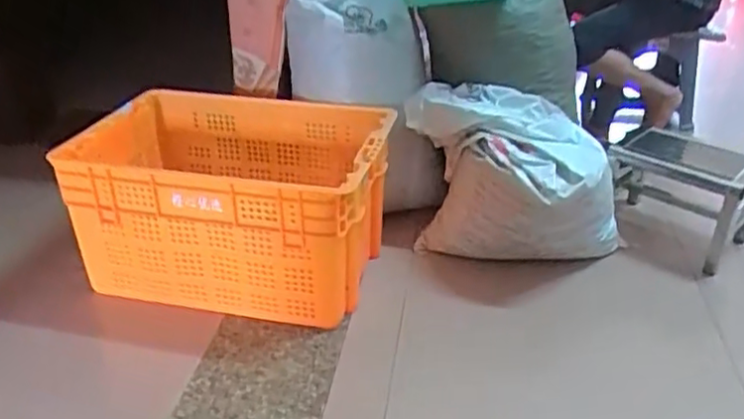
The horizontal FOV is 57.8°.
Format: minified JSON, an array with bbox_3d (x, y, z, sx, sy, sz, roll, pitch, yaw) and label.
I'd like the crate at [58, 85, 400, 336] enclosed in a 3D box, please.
[{"bbox_3d":[-0.270,-0.015,1.411,0.550,0.351,0.439,7,31,12],"label":"crate"}]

## Work to complete
The pictures should be dropped, and every line above should be set down again exactly.

## Response to this task
The horizontal FOV is 57.8°.
Format: minified JSON, an array with bbox_3d (x, y, z, sx, sy, sz, roll, pitch, yaw) and label.
I'd like the crate at [58, 85, 400, 336] enclosed in a 3D box, please.
[{"bbox_3d":[-0.270,-0.015,1.411,0.550,0.351,0.439,7,31,12],"label":"crate"}]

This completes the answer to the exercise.